It’s happened! Our local library has re-opened for limited browsing, though I haven’t yet been in. I’ve had the good fortune, however, of receiving lots of reading recommendations, most online, and today I share a few, including a couple of the lesser-known titles. Here’s to bulging bookshelves!
Death and the Chapman by Kate Sedley – In truth, I’m not quite sure who recommended this one, though I can guess. I ordered it from the library, received it, forgot about it and then just yesterday started to read it. I haven’t gotten terrifically far in yet, but it’s enough to see this isn’t precisely Ricardian reading as we tend to define it. Still, I include it here because the narrator, Roger Chapman, an old man who looks back into his youth when Richard III was king, mentions Richard and a few pages later gives a lengthy enough explanation of how the seeds of the dynastic wars of his era were sown – with Bolingbroke usurping Richard II’s throne – and how Richard III became king. Lengthy enough, that is, to make me wonder if more of this will come into play within Roger’s own story. So this I have yet to see, but even if it doesn’t, it appeals to me because I’m terribly interested in the ordinary people of the day, how they made their living, what their struggles were, their thoughts about the monarchs and those in their courts.
The Rose in Spring: The Fascinating Story of Cecily Neville (Book I in the Cecily Neville quartet) by Eleanor Fairburn – Based on one review, this looks to be the story one wishes to read about Proud Cis: not a bodice ripper, it is said to present a reasonable story of the early years of the Rose of Raby, through her engagement to Richard Plantagenet (father of Richard III), and concluding at the time of her husband’s exile to Ireland. Every Ricardian has heard much about Cecily Neville: her strength, her will and determination, that she outlived every one of her sons. Some, however, myself included, know very little about her up close, and this historical fiction series seems to present a great opportunity to begin changing that.
Garland of the Realm by Janet Kilbourne – Presents Richard III in the last years of his life and, interestingly enough, written when the author was just fourteen. This knowledge may bias any conversation regarding the book’s worth, having read a quite glowing but fair review, as well as commentary about it being filled with clichés and “one of the worst” of Ricardian fiction. The reviewer maintains her position, citing examples such as individuality bestowed on characters and a “childlike animosity” from Prince Edward and conversations “done nicely” between this heir and Richard, at the time Lord Protector. The ending described also seems quite fascinating and I am intrigued to read how Richard’s realizations, as the reviewer mentions, play out in his mind.
I, Richard Plantagenet: The Road from Fotheringhay by J. P. Reedman – It’s a bit tricky here because not only has Reedman written a boatload of books, I also want just about all of them (and you may as well, so fair warning). A reconstruction of Richard Plantagenet’s early childhood, it opens with Richard in later life musing about those days as he makes a notation into his Book of Hours. This story draws me to it because for years I’ve read that we know very little of Richard’s earlier years, but here the author draws upon recent research and DNA – and of course other, already-established documentation – to piece together a tale said to be worthy of a king. For instance, the death of Richard’s father and older brother Edmund, and Richard’s own subsequent exile as his mother is captured by Margaret of Anjou’s army. The childhood story continues in Tante le Desiree, and I don’t plan on missing either of them.

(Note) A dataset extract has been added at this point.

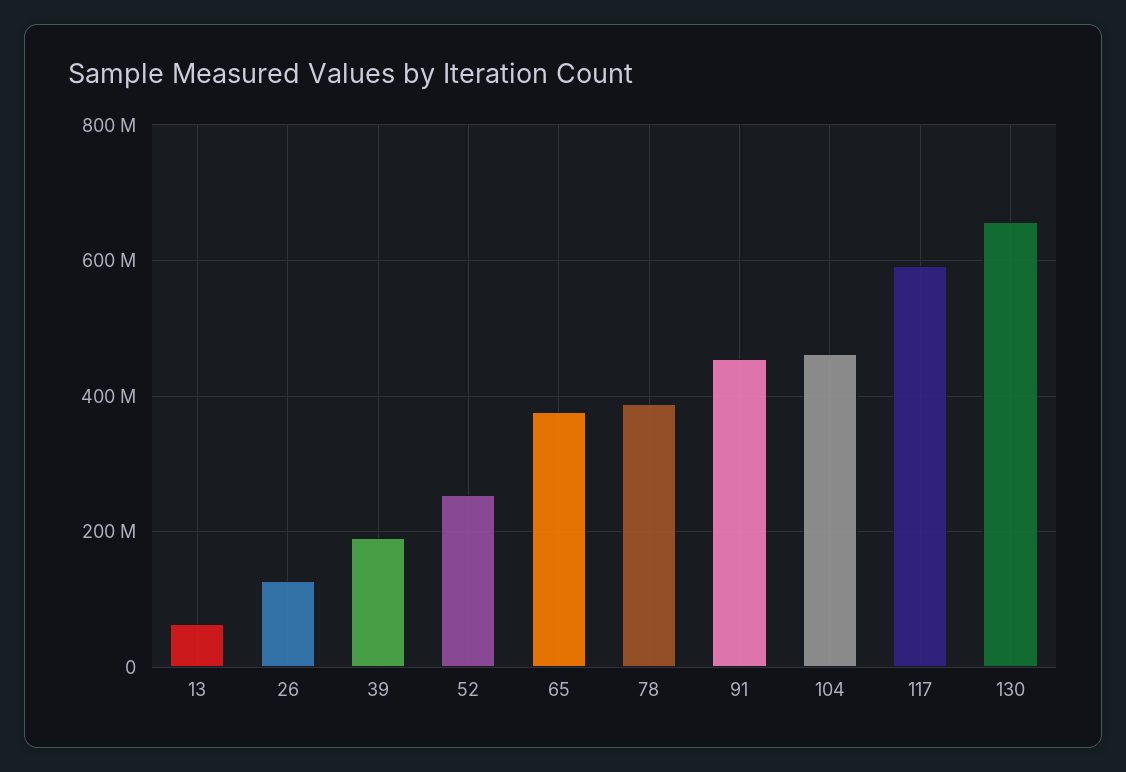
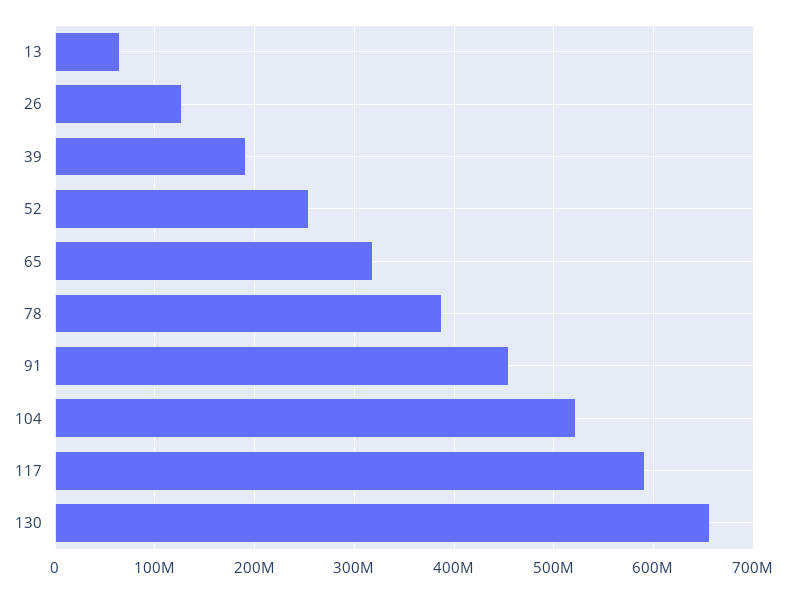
65: 380000000 -> 320000000
104: 460000000 -> 520000000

The White Rose and the Red: A Narrative Poem about the Battle of Wakefield by Bard of Burgh Conan – This entry perhaps jumped out at me the most because of its presentation. I’ve never before come across a full Ricardian story in verse, a genre ideally suited not just to any Ricardian tale, but specifically the one it does concern itself with: the Battle of Wakefield. This is where Richard, Duke of York and his son Edmund, mentioned just above, were brutally killed, the former’s head displayed on a pike at Micklegate Bar and further mocked with the placement of a paper crown. Less than forty pages, it is chancy to say this is an evening’s read, as I’m unsure how dense the writing is or is not, or how much reflection might be involved. Nevertheless, it strikes me as a must-read piece, and I look forward to adding it to my collection. Note: Upon searching for the poem online, I saw that it appears only to be available as an e-book. However, I did stumble upon a notation that it was to be included in a collection: Conisbrough Tales: A Canterbury Tales for Conisbrough by Christopher Webster, Bard of Burgh Conan.